**WHAT THE EXERCISE ASKS**
Each line of data below must be printed exactly as written, with any pictures removed.

**DATA RECORDS**
================
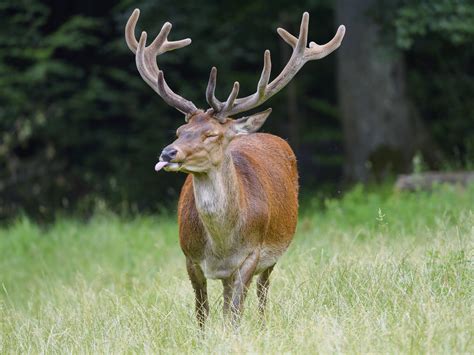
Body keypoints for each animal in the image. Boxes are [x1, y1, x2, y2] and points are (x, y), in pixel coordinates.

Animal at [123, 9, 344, 328]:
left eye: (212, 134)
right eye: (180, 130)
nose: (168, 152)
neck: (222, 245)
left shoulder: (252, 255)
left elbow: (235, 314)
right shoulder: (190, 257)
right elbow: (203, 312)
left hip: (274, 253)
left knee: (263, 293)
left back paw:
================
**ANSWER SECTION**
Body keypoints for each animal in the image. Boxes are [x1, y1, x2, y2] and points are (x, y), in pixel coordinates.

Animal at [123, 9, 344, 328]:
left eye: (212, 134)
right eye: (180, 130)
nose: (168, 152)
neck: (222, 245)
left shoulder: (252, 255)
left elbow: (235, 314)
right shoulder: (190, 257)
right elbow: (203, 312)
left hip: (274, 253)
left knee: (263, 293)
left back paw:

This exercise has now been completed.